E-commerce reached $4.1 trillion in 2009, but was still only 6-7 percent of total retail sales, and is growing at a rate of between 4-9 percent per year. According to Eisen, people like to browse on the web, but still buy at the store, although certain types of purchases (like entertainment) are more likely to be conducted over the Internet, as witnessed by the closures of Tower Records, Borders Books and Music, and Blockbuster. (WalMart’s decision to stop selling consumer electronics is another harbinger.)
Shopping centers still have tremendous value, but strong market pressures have shortened the shopping center cycle from 12 years to about 7, said Brian Jones, a retail advisor to Forest City. Just less than 50 percent of all retail sales in the U.S. are from shopping centers, which have productivity of about $450 per square foot per year. Jones advises retailer owners to improve their existing assets by differentiating products, updating design, treating their city as a partner, embracing social media, and making good tenants partners as well. Examples of successful retail redevelopments include Forest City’s expansion of the Promenade at Temecula (which added an open wing to a 2-level mall) and the “unenclosure” of Santa Monica Place to allow it to better compete with the adjacent 3rd Street Promenade.

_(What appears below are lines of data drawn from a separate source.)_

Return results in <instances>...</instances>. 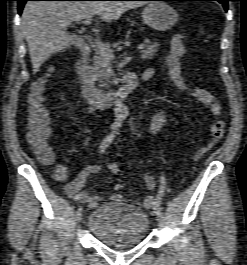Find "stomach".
Listing matches in <instances>:
<instances>
[{
    "mask_svg": "<svg viewBox=\"0 0 247 265\" xmlns=\"http://www.w3.org/2000/svg\"><path fill=\"white\" fill-rule=\"evenodd\" d=\"M144 22L154 30L166 31L178 20L177 12L165 2H151L143 12Z\"/></svg>",
    "mask_w": 247,
    "mask_h": 265,
    "instance_id": "stomach-1",
    "label": "stomach"
}]
</instances>
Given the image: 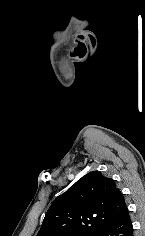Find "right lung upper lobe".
Masks as SVG:
<instances>
[{
  "label": "right lung upper lobe",
  "instance_id": "right-lung-upper-lobe-1",
  "mask_svg": "<svg viewBox=\"0 0 145 236\" xmlns=\"http://www.w3.org/2000/svg\"><path fill=\"white\" fill-rule=\"evenodd\" d=\"M125 209L115 182L93 171L54 201L37 236H95Z\"/></svg>",
  "mask_w": 145,
  "mask_h": 236
}]
</instances>
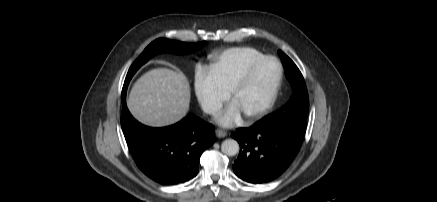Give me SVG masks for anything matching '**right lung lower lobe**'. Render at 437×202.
I'll use <instances>...</instances> for the list:
<instances>
[{"label":"right lung lower lobe","instance_id":"obj_1","mask_svg":"<svg viewBox=\"0 0 437 202\" xmlns=\"http://www.w3.org/2000/svg\"><path fill=\"white\" fill-rule=\"evenodd\" d=\"M121 100V127L139 169L162 185L194 178L203 150L215 141L214 126L193 114L163 128L144 126L132 117L126 99Z\"/></svg>","mask_w":437,"mask_h":202}]
</instances>
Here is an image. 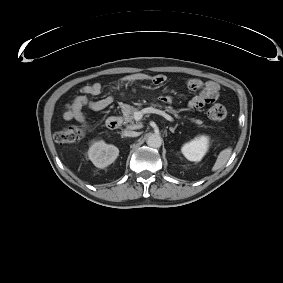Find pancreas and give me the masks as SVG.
Instances as JSON below:
<instances>
[{"mask_svg":"<svg viewBox=\"0 0 283 283\" xmlns=\"http://www.w3.org/2000/svg\"><path fill=\"white\" fill-rule=\"evenodd\" d=\"M155 107H161V105H154ZM138 108H135L133 106H129L127 105L124 109H123V120L125 124H128V127L130 128H135L137 127V125L134 123V112L137 111ZM166 111H168L169 113H172L175 117L179 118L178 115V111H176L175 109H173V107L168 106L166 107ZM193 122H195L196 124L200 125L202 124L201 120H193Z\"/></svg>","mask_w":283,"mask_h":283,"instance_id":"pancreas-1","label":"pancreas"}]
</instances>
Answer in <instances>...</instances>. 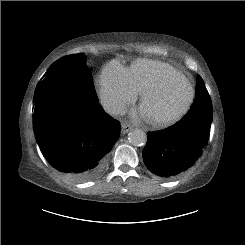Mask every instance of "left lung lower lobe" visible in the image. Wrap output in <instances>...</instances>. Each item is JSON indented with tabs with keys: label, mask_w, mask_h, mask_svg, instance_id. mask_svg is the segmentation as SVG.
I'll use <instances>...</instances> for the list:
<instances>
[{
	"label": "left lung lower lobe",
	"mask_w": 245,
	"mask_h": 245,
	"mask_svg": "<svg viewBox=\"0 0 245 245\" xmlns=\"http://www.w3.org/2000/svg\"><path fill=\"white\" fill-rule=\"evenodd\" d=\"M195 98L200 99L197 104L206 111H201V121H179L160 132H148L143 159L147 168L161 178L171 179L187 171L202 156L207 146L212 109L202 80L197 82Z\"/></svg>",
	"instance_id": "1"
}]
</instances>
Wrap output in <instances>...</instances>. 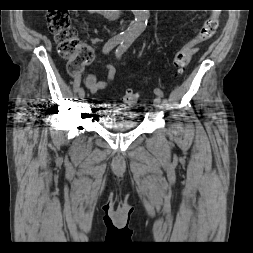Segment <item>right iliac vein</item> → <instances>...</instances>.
<instances>
[{
    "mask_svg": "<svg viewBox=\"0 0 253 253\" xmlns=\"http://www.w3.org/2000/svg\"><path fill=\"white\" fill-rule=\"evenodd\" d=\"M78 95H79L80 98H84V96H85V91H84L83 88H80V89H79Z\"/></svg>",
    "mask_w": 253,
    "mask_h": 253,
    "instance_id": "right-iliac-vein-1",
    "label": "right iliac vein"
}]
</instances>
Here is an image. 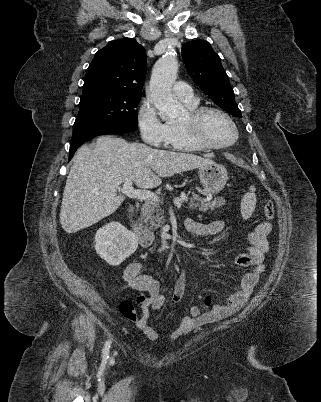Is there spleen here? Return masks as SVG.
Returning <instances> with one entry per match:
<instances>
[{"instance_id":"obj_1","label":"spleen","mask_w":321,"mask_h":402,"mask_svg":"<svg viewBox=\"0 0 321 402\" xmlns=\"http://www.w3.org/2000/svg\"><path fill=\"white\" fill-rule=\"evenodd\" d=\"M255 190H256L255 186H251L249 188V192H247L241 200V215L245 220L251 217L255 209L256 206Z\"/></svg>"}]
</instances>
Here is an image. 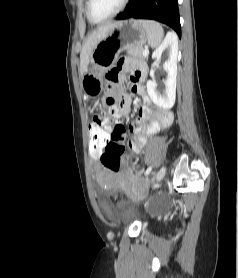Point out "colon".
<instances>
[{"instance_id":"1","label":"colon","mask_w":238,"mask_h":278,"mask_svg":"<svg viewBox=\"0 0 238 278\" xmlns=\"http://www.w3.org/2000/svg\"><path fill=\"white\" fill-rule=\"evenodd\" d=\"M118 80V76H117ZM110 82V81H109ZM106 104L108 106V115L110 117V123L108 125L103 124H88V129H100V130H88V135H93L91 137H87V142H90L89 148L90 156L93 159H96L97 156H100L101 164L112 171H117L120 166V159L121 155L123 154L126 145L123 143L124 137H112L111 136V128L112 127H119L118 121L116 119L117 111V102L116 99L113 98H106ZM115 105L116 109L114 113L110 112L111 106ZM108 135L111 138H115L119 141L118 144H110L108 139Z\"/></svg>"}]
</instances>
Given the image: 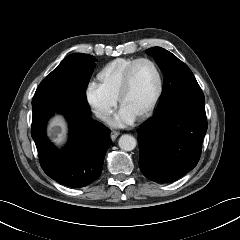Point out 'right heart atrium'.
Segmentation results:
<instances>
[{
    "label": "right heart atrium",
    "mask_w": 240,
    "mask_h": 240,
    "mask_svg": "<svg viewBox=\"0 0 240 240\" xmlns=\"http://www.w3.org/2000/svg\"><path fill=\"white\" fill-rule=\"evenodd\" d=\"M86 101L95 115L105 120L111 114L117 100L108 95L98 84L89 83L85 91Z\"/></svg>",
    "instance_id": "d8ad5b80"
}]
</instances>
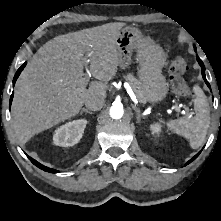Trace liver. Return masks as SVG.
Here are the masks:
<instances>
[{"label": "liver", "instance_id": "1", "mask_svg": "<svg viewBox=\"0 0 221 221\" xmlns=\"http://www.w3.org/2000/svg\"><path fill=\"white\" fill-rule=\"evenodd\" d=\"M124 25L109 23L60 35L40 47L17 82L12 104L21 143L77 115L90 97H106L107 82L118 70L116 39ZM88 55L90 73L98 81L86 88Z\"/></svg>", "mask_w": 221, "mask_h": 221}]
</instances>
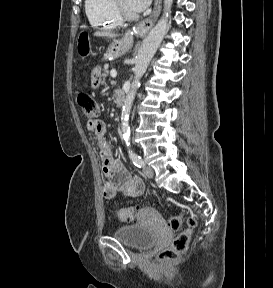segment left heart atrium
Returning <instances> with one entry per match:
<instances>
[{
	"instance_id": "obj_1",
	"label": "left heart atrium",
	"mask_w": 273,
	"mask_h": 288,
	"mask_svg": "<svg viewBox=\"0 0 273 288\" xmlns=\"http://www.w3.org/2000/svg\"><path fill=\"white\" fill-rule=\"evenodd\" d=\"M127 2L132 11L139 13L148 7L151 0H127Z\"/></svg>"
}]
</instances>
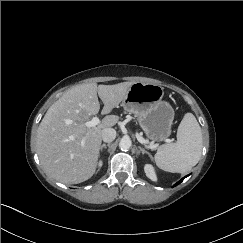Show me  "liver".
Masks as SVG:
<instances>
[{"label":"liver","mask_w":243,"mask_h":243,"mask_svg":"<svg viewBox=\"0 0 243 243\" xmlns=\"http://www.w3.org/2000/svg\"><path fill=\"white\" fill-rule=\"evenodd\" d=\"M133 82L115 85L88 83L66 91L46 112L37 130V152L46 172L65 184H78L95 173L102 130L114 126L119 117L107 115L125 98ZM104 104L101 123L86 122Z\"/></svg>","instance_id":"liver-1"}]
</instances>
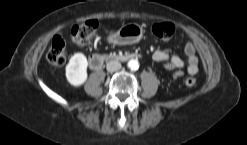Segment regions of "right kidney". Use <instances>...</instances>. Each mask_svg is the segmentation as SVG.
Listing matches in <instances>:
<instances>
[{"instance_id":"obj_1","label":"right kidney","mask_w":247,"mask_h":145,"mask_svg":"<svg viewBox=\"0 0 247 145\" xmlns=\"http://www.w3.org/2000/svg\"><path fill=\"white\" fill-rule=\"evenodd\" d=\"M87 66L88 61L84 54H74L65 68L67 81L75 87L84 84L88 78Z\"/></svg>"}]
</instances>
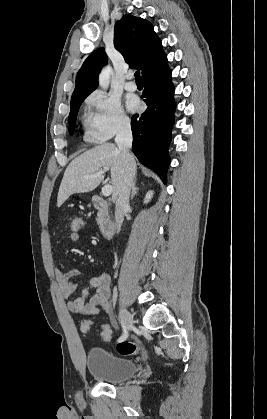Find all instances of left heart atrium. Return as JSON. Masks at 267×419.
<instances>
[{
	"label": "left heart atrium",
	"instance_id": "39dd6f15",
	"mask_svg": "<svg viewBox=\"0 0 267 419\" xmlns=\"http://www.w3.org/2000/svg\"><path fill=\"white\" fill-rule=\"evenodd\" d=\"M127 107L131 110V111H135L138 109L139 107V101L137 98L135 97H130L127 100Z\"/></svg>",
	"mask_w": 267,
	"mask_h": 419
}]
</instances>
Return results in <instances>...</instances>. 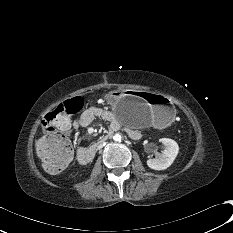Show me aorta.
Listing matches in <instances>:
<instances>
[{
	"label": "aorta",
	"instance_id": "1",
	"mask_svg": "<svg viewBox=\"0 0 233 233\" xmlns=\"http://www.w3.org/2000/svg\"><path fill=\"white\" fill-rule=\"evenodd\" d=\"M113 139L115 140V141H117V142H119V141H121L122 140V136L120 135V134H115L114 136H113Z\"/></svg>",
	"mask_w": 233,
	"mask_h": 233
}]
</instances>
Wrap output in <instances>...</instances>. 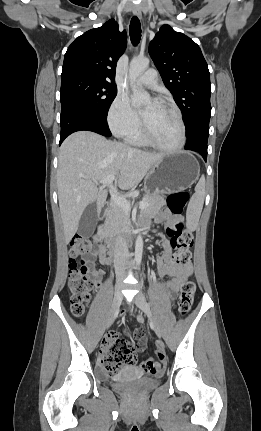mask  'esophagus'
Instances as JSON below:
<instances>
[{"mask_svg":"<svg viewBox=\"0 0 261 431\" xmlns=\"http://www.w3.org/2000/svg\"><path fill=\"white\" fill-rule=\"evenodd\" d=\"M133 13H134L137 17H139V18H141V17H142L141 9H140L138 6H134V7H133Z\"/></svg>","mask_w":261,"mask_h":431,"instance_id":"34e87169","label":"esophagus"}]
</instances>
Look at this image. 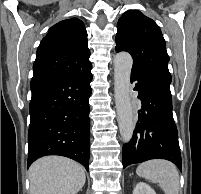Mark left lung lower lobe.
<instances>
[{
  "instance_id": "left-lung-lower-lobe-1",
  "label": "left lung lower lobe",
  "mask_w": 201,
  "mask_h": 194,
  "mask_svg": "<svg viewBox=\"0 0 201 194\" xmlns=\"http://www.w3.org/2000/svg\"><path fill=\"white\" fill-rule=\"evenodd\" d=\"M141 101L132 139L122 151L123 168L150 159H166L180 170L178 132L172 114L171 81L152 74L131 72V83Z\"/></svg>"
}]
</instances>
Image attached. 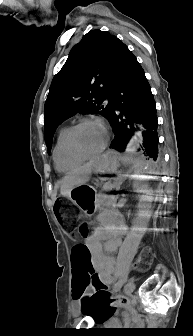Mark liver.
<instances>
[{
    "label": "liver",
    "mask_w": 193,
    "mask_h": 336,
    "mask_svg": "<svg viewBox=\"0 0 193 336\" xmlns=\"http://www.w3.org/2000/svg\"><path fill=\"white\" fill-rule=\"evenodd\" d=\"M103 156V155H102ZM102 156L96 157L82 166H78L68 173L61 181L60 192L63 196H69L71 190L84 185L89 181L93 167L98 164Z\"/></svg>",
    "instance_id": "obj_1"
}]
</instances>
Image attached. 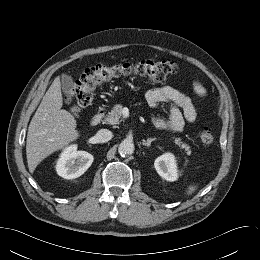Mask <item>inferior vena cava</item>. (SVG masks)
<instances>
[{"label": "inferior vena cava", "instance_id": "obj_1", "mask_svg": "<svg viewBox=\"0 0 260 260\" xmlns=\"http://www.w3.org/2000/svg\"><path fill=\"white\" fill-rule=\"evenodd\" d=\"M96 139L98 140V142L100 143H105L108 142L109 140L112 139L113 134L110 130L108 129H100L96 135H95Z\"/></svg>", "mask_w": 260, "mask_h": 260}]
</instances>
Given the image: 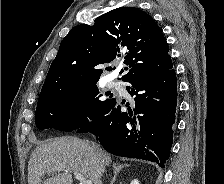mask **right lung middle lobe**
<instances>
[{
  "instance_id": "obj_1",
  "label": "right lung middle lobe",
  "mask_w": 224,
  "mask_h": 184,
  "mask_svg": "<svg viewBox=\"0 0 224 184\" xmlns=\"http://www.w3.org/2000/svg\"><path fill=\"white\" fill-rule=\"evenodd\" d=\"M96 82L72 85L38 102L35 123L38 129L54 128L71 132L96 120L113 100H101Z\"/></svg>"
}]
</instances>
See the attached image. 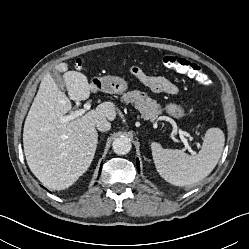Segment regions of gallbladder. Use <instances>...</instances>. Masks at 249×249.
Listing matches in <instances>:
<instances>
[{"instance_id": "gallbladder-1", "label": "gallbladder", "mask_w": 249, "mask_h": 249, "mask_svg": "<svg viewBox=\"0 0 249 249\" xmlns=\"http://www.w3.org/2000/svg\"><path fill=\"white\" fill-rule=\"evenodd\" d=\"M50 73L52 77L54 78L58 88L60 90H65L66 86H65L62 74L56 69H53Z\"/></svg>"}]
</instances>
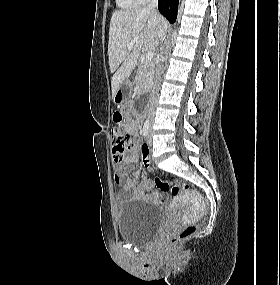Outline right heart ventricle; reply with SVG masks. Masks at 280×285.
Returning <instances> with one entry per match:
<instances>
[{
	"instance_id": "obj_1",
	"label": "right heart ventricle",
	"mask_w": 280,
	"mask_h": 285,
	"mask_svg": "<svg viewBox=\"0 0 280 285\" xmlns=\"http://www.w3.org/2000/svg\"><path fill=\"white\" fill-rule=\"evenodd\" d=\"M119 7L123 9H134L141 6L146 0H116Z\"/></svg>"
}]
</instances>
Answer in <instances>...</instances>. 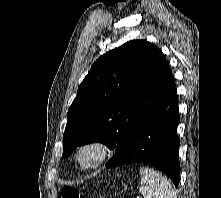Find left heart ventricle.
Returning <instances> with one entry per match:
<instances>
[{"mask_svg":"<svg viewBox=\"0 0 221 198\" xmlns=\"http://www.w3.org/2000/svg\"><path fill=\"white\" fill-rule=\"evenodd\" d=\"M90 158H91L90 155H85V156H84V159H85V160H89Z\"/></svg>","mask_w":221,"mask_h":198,"instance_id":"1","label":"left heart ventricle"}]
</instances>
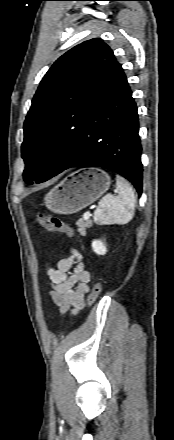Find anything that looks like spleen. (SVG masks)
I'll use <instances>...</instances> for the list:
<instances>
[{"instance_id": "obj_1", "label": "spleen", "mask_w": 174, "mask_h": 440, "mask_svg": "<svg viewBox=\"0 0 174 440\" xmlns=\"http://www.w3.org/2000/svg\"><path fill=\"white\" fill-rule=\"evenodd\" d=\"M116 191L103 197L94 212V221L98 225H123L128 223L134 215L136 198L128 181L116 176Z\"/></svg>"}]
</instances>
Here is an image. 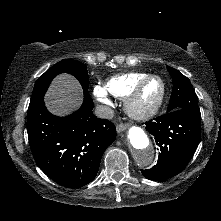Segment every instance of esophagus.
<instances>
[{"label":"esophagus","mask_w":221,"mask_h":221,"mask_svg":"<svg viewBox=\"0 0 221 221\" xmlns=\"http://www.w3.org/2000/svg\"><path fill=\"white\" fill-rule=\"evenodd\" d=\"M116 129H117L118 133H121V132H123L126 129V124H124V123L118 124L116 126Z\"/></svg>","instance_id":"34e87169"}]
</instances>
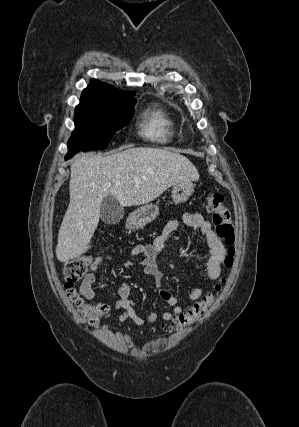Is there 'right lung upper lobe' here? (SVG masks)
<instances>
[{"mask_svg":"<svg viewBox=\"0 0 299 427\" xmlns=\"http://www.w3.org/2000/svg\"><path fill=\"white\" fill-rule=\"evenodd\" d=\"M127 98H133L132 93L120 91L98 80H92L89 86L83 90L81 102H111Z\"/></svg>","mask_w":299,"mask_h":427,"instance_id":"1","label":"right lung upper lobe"}]
</instances>
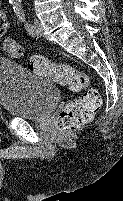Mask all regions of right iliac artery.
<instances>
[{
  "label": "right iliac artery",
  "mask_w": 123,
  "mask_h": 201,
  "mask_svg": "<svg viewBox=\"0 0 123 201\" xmlns=\"http://www.w3.org/2000/svg\"><path fill=\"white\" fill-rule=\"evenodd\" d=\"M9 2H10L11 4H13V3L15 2V0H9Z\"/></svg>",
  "instance_id": "obj_1"
}]
</instances>
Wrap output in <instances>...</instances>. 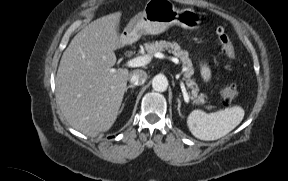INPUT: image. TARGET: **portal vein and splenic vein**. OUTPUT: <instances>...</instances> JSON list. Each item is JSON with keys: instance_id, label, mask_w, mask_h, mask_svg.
Wrapping results in <instances>:
<instances>
[{"instance_id": "obj_1", "label": "portal vein and splenic vein", "mask_w": 288, "mask_h": 181, "mask_svg": "<svg viewBox=\"0 0 288 181\" xmlns=\"http://www.w3.org/2000/svg\"><path fill=\"white\" fill-rule=\"evenodd\" d=\"M155 57L157 58H160V59H164V58H167L169 59L170 61L174 62V63H178V60L177 58H174V57H166L164 54L158 52L154 55ZM151 61V57L148 56V55H145V56H138L136 58H133V59H130L127 61L126 65L128 67H141V66H145L147 64H149ZM181 89H182V93H183V96H184V100L185 102L189 103L190 100H189V96H188V93L186 91V88L184 86L183 83H181Z\"/></svg>"}]
</instances>
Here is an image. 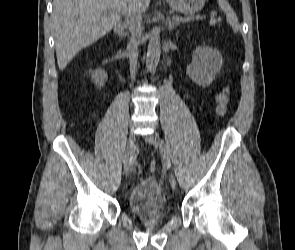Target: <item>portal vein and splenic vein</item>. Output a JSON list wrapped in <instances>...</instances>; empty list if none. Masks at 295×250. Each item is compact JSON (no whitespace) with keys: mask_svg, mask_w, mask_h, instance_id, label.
<instances>
[{"mask_svg":"<svg viewBox=\"0 0 295 250\" xmlns=\"http://www.w3.org/2000/svg\"><path fill=\"white\" fill-rule=\"evenodd\" d=\"M173 19H175V20H180V21H183V22H186V21H188V20H182V19H179L178 17H173Z\"/></svg>","mask_w":295,"mask_h":250,"instance_id":"1","label":"portal vein and splenic vein"}]
</instances>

Mixed-use remains a complicated but valuable way to keep retail sustainable by design, evidenced by Midway Companies’ CityCentre Houston project. Jonathan Brinsden of Midway encourages developers to “build a daily relationship” with customers by using restaurants, gyms and public space as their anchors to encourage people to visit frequently and spend lots of time (and money) at properties.
Commercial real estate has gone from free fall to recovery due to limited new supply and moderate economic growth but market absorption is slowing recently, according to Christopher Macke, a senior real estate strategist at CoStar Group Inc.
Whether first quarter trends are reflective of a heady fourth quarter hangover or an economic slowdown will become more apparent in the third quarter of this year, but Macke says that for now, continued strength in the commercial market depends on private sector growth and not cutting government spending, which, contrary to claims by some political analysts, results in more private than public job growth.